Keras version of Realtime Multi-Person Pose Estimation project

Other

780 stars 372 forks source link

How to undersatand the criterion？ #48

Open hellojialee opened 6 years ago

hellojialee commented 6 years ago

in demo.ipynb：

`score_midpts = np.multiply(vec_x, vec[0]) + np.multiply(vec_y, vec[1])

            score_with_dist_prior = sum(score_midpts)/len(score_midpts) \
                                    + min(0.5*oriImg.shape[0]/norm-1, 0)

            criterion1 = len(np.nonzero(score_midpts > param['thre2'])[0]) > 0.8 * len(score_midpts)
            # parm['thre2'] = 0.05
            criterion2 = score_with_dist_prior > 0
            if criterion1 and criterion2:
                connection_candidate.append([i, j, score_with_dist_prior, 
                                             score_with_dist_prior+candA[i][2]+candB[j][2]])`

How to understand the value of “min(0.5*oriImg.shape[0]/norm-1, 0)”？ The tow probability terms are added directly. And how to understand the two criterion？？

michalfaber commented 6 years ago

Hi @USTClj Good question. My understanding of the term min(0.5*oriImg.shape[0]/norm-1, 0) is that it penalizes candidate connections with larger distance between relevant body parts. It makes sense in some scenarios. Lets imagine that there are multiple arms belonging to different people quite close to each other (sorry for my bad photoshop skills).
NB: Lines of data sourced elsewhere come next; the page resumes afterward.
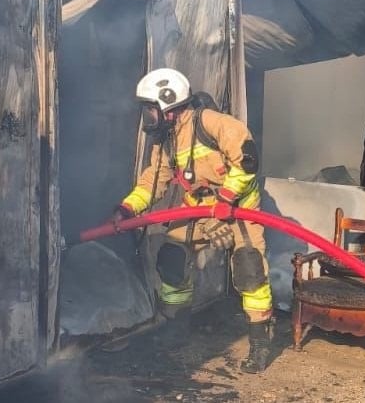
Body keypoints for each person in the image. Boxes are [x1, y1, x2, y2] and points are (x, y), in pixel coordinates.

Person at [114, 67, 273, 374]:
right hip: (198, 211)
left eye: (150, 108)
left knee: (249, 269)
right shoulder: (167, 140)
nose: (148, 116)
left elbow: (248, 159)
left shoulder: (212, 123)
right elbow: (154, 180)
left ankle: (259, 342)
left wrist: (227, 199)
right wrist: (127, 209)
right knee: (172, 259)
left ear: (169, 106)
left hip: (239, 209)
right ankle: (177, 328)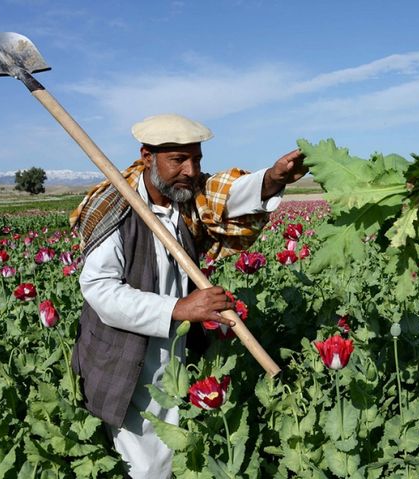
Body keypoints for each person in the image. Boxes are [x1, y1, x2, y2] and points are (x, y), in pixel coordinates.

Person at [70, 114, 307, 477]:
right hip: (124, 354)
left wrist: (273, 179)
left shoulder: (186, 200)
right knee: (146, 460)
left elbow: (228, 196)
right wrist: (179, 307)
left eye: (195, 158)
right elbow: (101, 291)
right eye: (178, 159)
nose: (190, 169)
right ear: (147, 156)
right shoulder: (116, 208)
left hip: (177, 350)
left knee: (179, 441)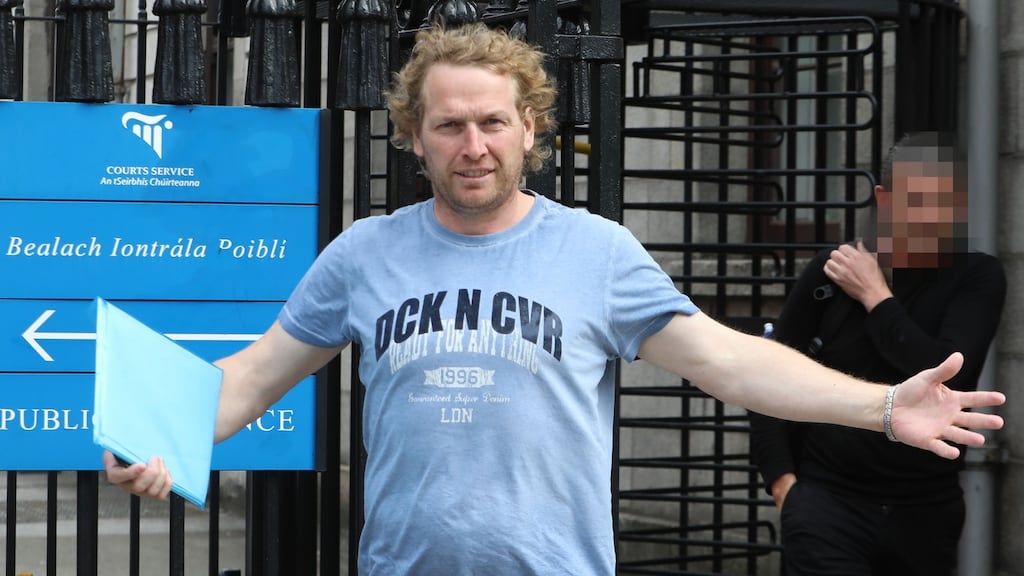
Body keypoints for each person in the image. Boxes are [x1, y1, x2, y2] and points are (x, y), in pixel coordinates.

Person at [104, 25, 1005, 576]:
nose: (473, 144)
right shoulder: (363, 255)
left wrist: (884, 405)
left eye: (493, 121)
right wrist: (165, 433)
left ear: (530, 129)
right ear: (414, 135)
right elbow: (255, 377)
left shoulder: (596, 252)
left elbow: (729, 360)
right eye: (450, 123)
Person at [749, 132, 1006, 576]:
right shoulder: (833, 270)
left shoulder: (977, 276)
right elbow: (769, 376)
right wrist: (783, 484)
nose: (933, 216)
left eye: (946, 201)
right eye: (918, 200)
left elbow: (949, 378)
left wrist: (876, 297)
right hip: (828, 504)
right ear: (885, 199)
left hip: (924, 511)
The candidate connections black and blue may have the same score (we are sampling along the connection - approximation of Eq. 10) but obviously the blue one is wrong. If we subtract a small value from the score of blue candidate, the black ones will become stronger candidates. How to determine this value ? The authors of original implementation decided that connections longer than half of the image height will be penalized. The range of the term is from -0.5 (length=height) to 0 (less than half the height)

anatolix commented 6 years ago

The authors of original implementation decided that connections longer than half of the image height will be penalized.
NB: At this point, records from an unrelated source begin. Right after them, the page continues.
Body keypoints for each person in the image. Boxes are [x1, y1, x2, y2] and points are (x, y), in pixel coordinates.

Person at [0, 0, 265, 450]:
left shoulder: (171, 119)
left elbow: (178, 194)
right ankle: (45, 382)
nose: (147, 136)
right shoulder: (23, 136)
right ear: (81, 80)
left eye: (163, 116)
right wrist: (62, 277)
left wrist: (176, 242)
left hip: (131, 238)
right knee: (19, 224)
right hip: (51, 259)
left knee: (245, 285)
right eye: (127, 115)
Btw while training they scale main person to be approximately image size(368 pix in our case). But after it they do random scaling 0.6-1.1. So this is very logical network never learned libs(and PAFs) could be larger than half of image.
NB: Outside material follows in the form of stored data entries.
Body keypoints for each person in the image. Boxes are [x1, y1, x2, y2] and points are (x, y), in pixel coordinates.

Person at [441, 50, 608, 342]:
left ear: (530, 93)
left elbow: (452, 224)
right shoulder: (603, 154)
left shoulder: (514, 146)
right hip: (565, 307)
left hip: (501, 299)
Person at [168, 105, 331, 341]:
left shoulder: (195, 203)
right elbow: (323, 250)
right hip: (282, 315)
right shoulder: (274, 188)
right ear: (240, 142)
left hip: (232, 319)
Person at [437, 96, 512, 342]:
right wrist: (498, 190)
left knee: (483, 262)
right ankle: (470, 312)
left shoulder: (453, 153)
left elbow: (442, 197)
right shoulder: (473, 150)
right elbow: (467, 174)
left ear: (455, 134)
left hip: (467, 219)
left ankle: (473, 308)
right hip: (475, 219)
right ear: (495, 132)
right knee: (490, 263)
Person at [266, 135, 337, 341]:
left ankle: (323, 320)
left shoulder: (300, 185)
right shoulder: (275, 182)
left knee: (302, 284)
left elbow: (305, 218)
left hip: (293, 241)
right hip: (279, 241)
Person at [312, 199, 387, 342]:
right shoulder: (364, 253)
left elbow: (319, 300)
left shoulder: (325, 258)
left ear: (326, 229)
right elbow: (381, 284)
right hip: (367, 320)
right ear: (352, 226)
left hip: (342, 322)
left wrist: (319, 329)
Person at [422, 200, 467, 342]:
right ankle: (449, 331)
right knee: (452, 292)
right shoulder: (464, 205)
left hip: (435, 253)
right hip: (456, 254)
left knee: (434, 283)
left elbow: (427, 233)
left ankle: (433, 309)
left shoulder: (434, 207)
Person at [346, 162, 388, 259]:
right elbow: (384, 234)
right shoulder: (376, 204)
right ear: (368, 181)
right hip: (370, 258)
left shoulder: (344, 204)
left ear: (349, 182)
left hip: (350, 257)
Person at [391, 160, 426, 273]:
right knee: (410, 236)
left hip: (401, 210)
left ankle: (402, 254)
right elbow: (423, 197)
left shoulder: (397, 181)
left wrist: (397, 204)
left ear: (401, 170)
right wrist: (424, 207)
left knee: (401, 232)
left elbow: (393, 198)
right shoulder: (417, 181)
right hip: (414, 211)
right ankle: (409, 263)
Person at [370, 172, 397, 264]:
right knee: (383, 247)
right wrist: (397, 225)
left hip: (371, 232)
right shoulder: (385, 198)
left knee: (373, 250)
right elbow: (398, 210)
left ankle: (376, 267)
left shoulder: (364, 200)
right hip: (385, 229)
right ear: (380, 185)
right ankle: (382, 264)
hellojialee commented 6 years ago

@michalfaber @anatolix Thank you for your great help. Much clearer now. Btw, dose the criterion 1 judge the consistent of the paf, which implicates the directions of pixels on the limb？ Another puzzle is that the “score_with_dist_prior”　and the heap map values of canA and canB are added directly without the consideration of their magnitude. I think they should be weighted by different factors.